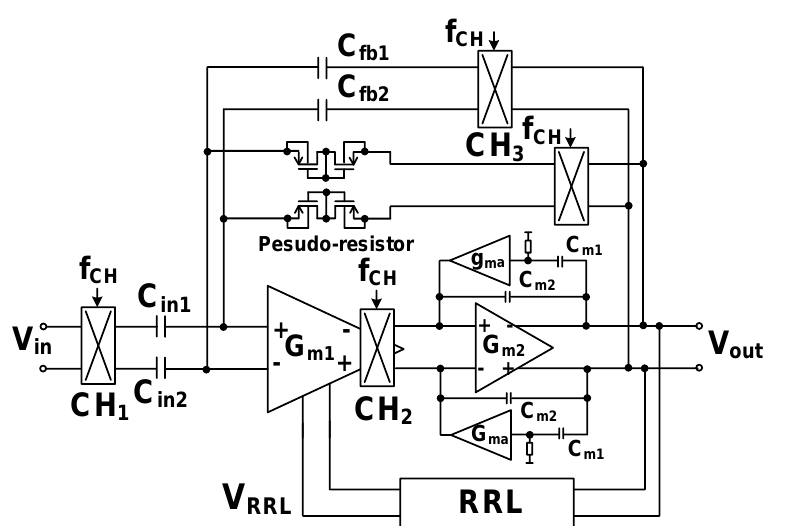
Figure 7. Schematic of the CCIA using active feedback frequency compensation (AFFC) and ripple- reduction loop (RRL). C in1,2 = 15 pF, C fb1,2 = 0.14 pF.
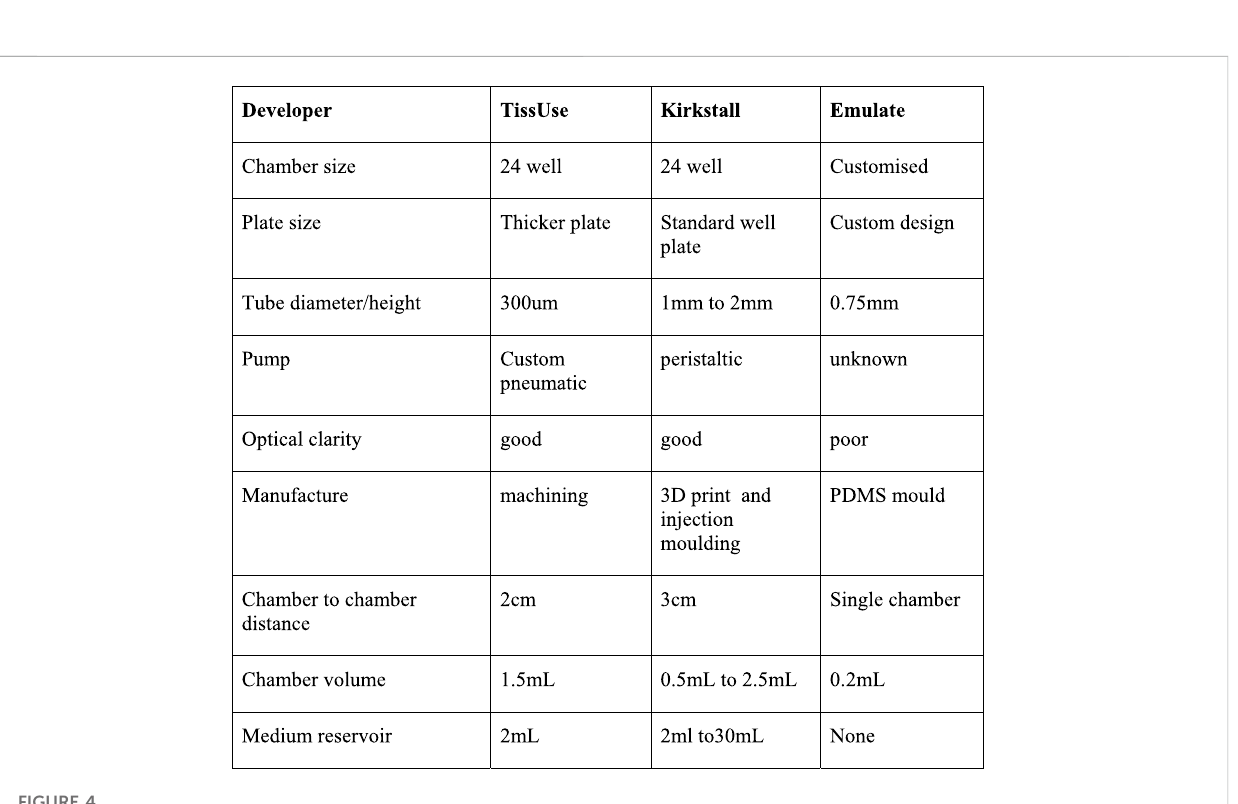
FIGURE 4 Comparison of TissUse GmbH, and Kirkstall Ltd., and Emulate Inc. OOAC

==

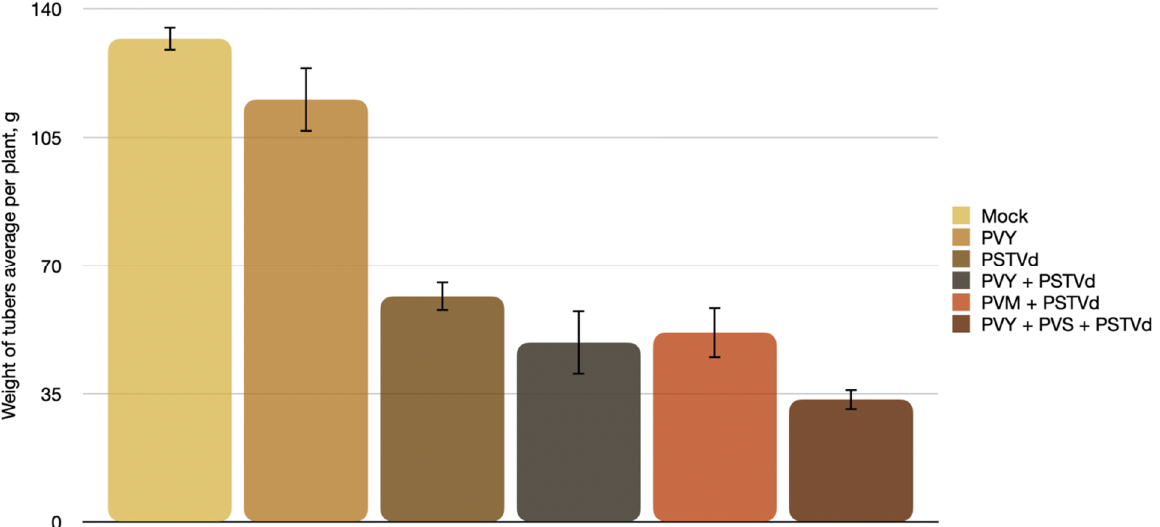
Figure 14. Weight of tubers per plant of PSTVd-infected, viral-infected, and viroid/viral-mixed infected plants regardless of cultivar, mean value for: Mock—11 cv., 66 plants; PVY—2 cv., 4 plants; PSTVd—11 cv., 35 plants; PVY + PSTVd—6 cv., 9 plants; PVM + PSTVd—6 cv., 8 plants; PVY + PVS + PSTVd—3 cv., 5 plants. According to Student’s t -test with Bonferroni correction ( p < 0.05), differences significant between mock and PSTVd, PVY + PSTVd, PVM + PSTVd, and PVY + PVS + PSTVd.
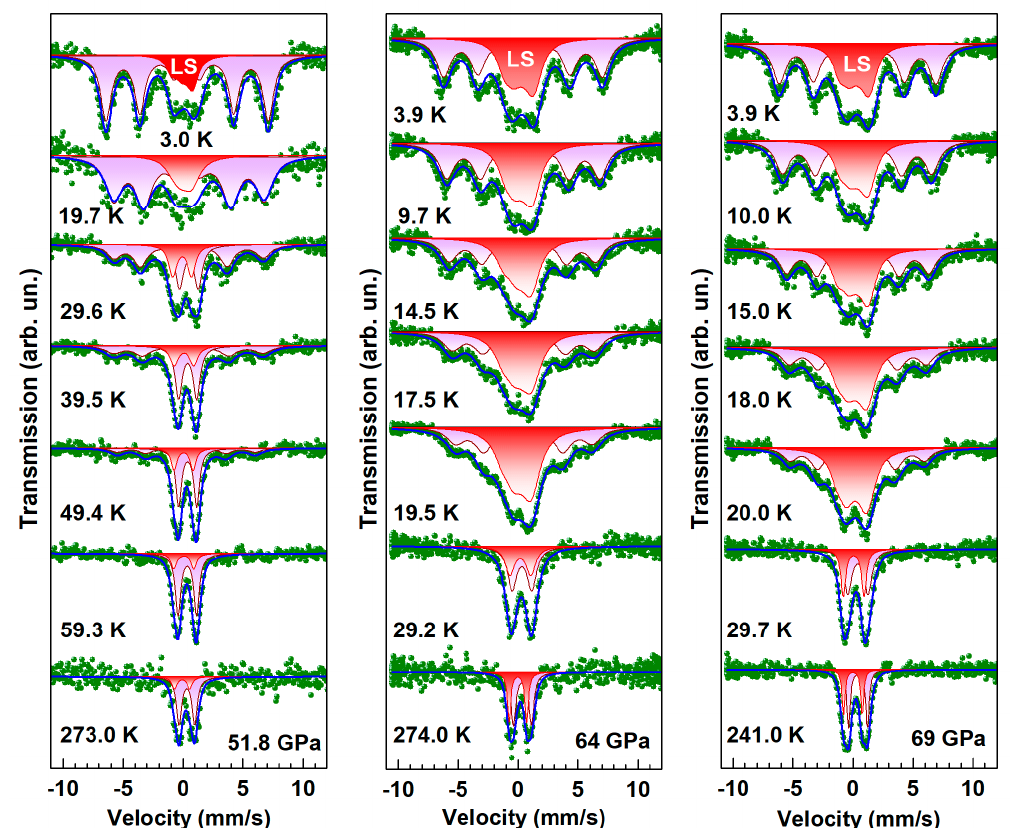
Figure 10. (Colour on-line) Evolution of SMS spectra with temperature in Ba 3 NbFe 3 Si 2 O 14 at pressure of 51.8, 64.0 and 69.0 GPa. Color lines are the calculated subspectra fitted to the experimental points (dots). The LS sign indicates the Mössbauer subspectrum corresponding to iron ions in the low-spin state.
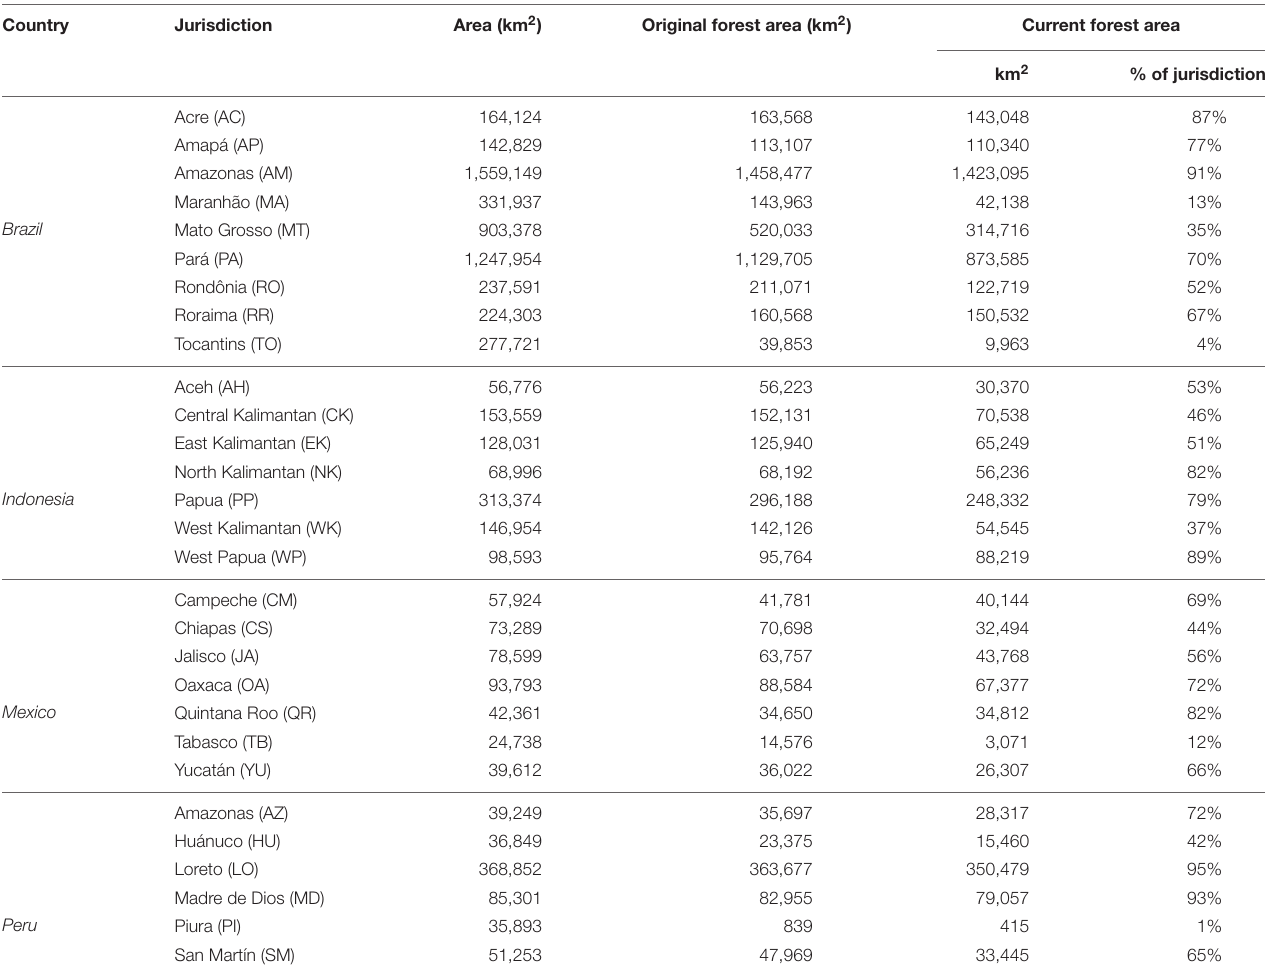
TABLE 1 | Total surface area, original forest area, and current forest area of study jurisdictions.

* * *

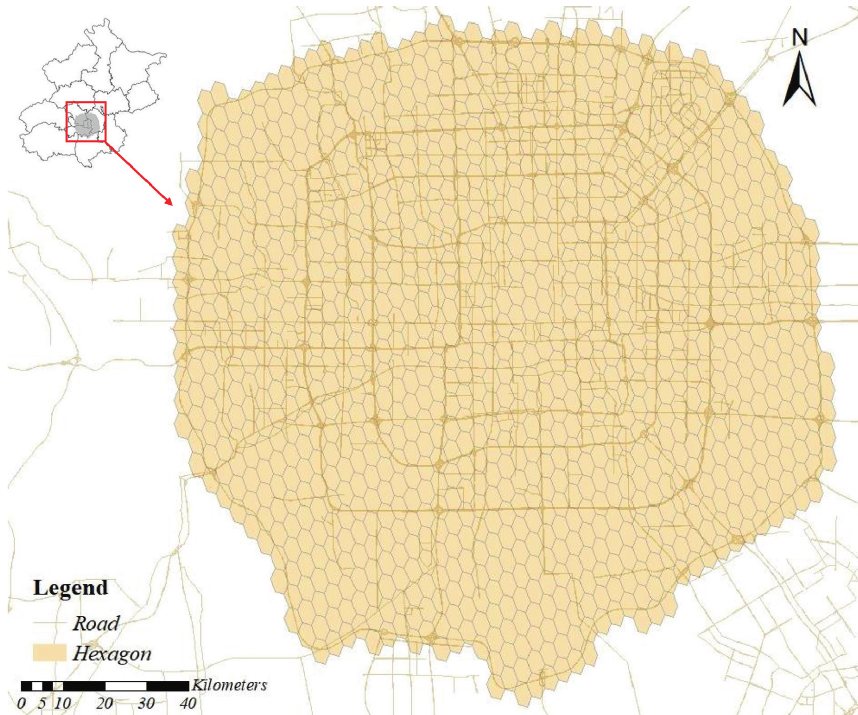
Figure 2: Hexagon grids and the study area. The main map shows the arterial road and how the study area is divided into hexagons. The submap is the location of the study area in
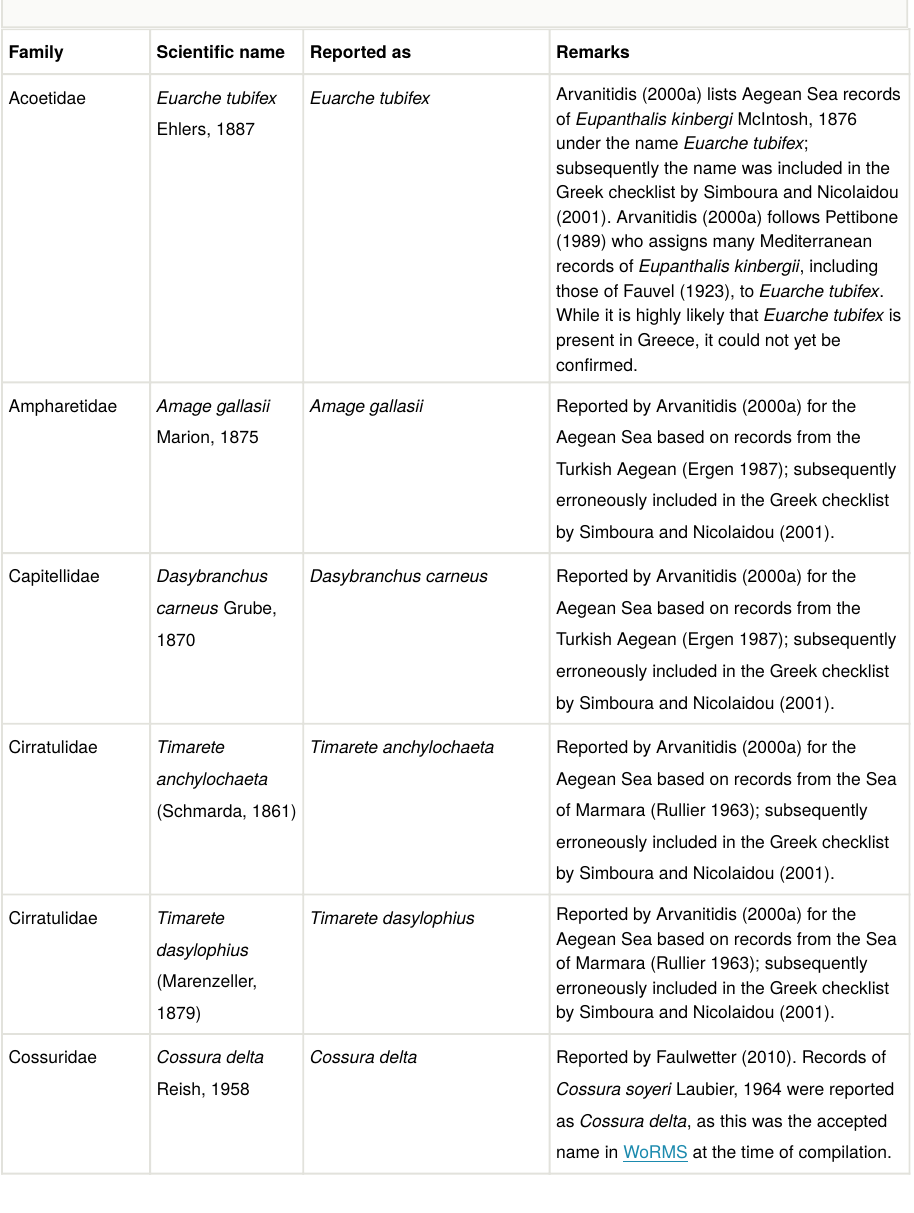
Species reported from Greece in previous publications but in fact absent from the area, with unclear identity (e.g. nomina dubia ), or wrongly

▶ **ACTIVITY**:
Which lines of the data above contain "area"? Copy each one.

▶ **RESULT FOR THIS TASK**:
TABLE 1 | Total surface area, original forest area, and current forest area of study jurisdictions.
Figure 2: Hexagon grids and the study area. The main map shows the arterial road and how the study area is divided into hexagons. The submap is the location of the study area in
Species reported from Greece in previous publications but in fact absent from the area, with unclear identity (e.g. nomina dubia ), or wrongly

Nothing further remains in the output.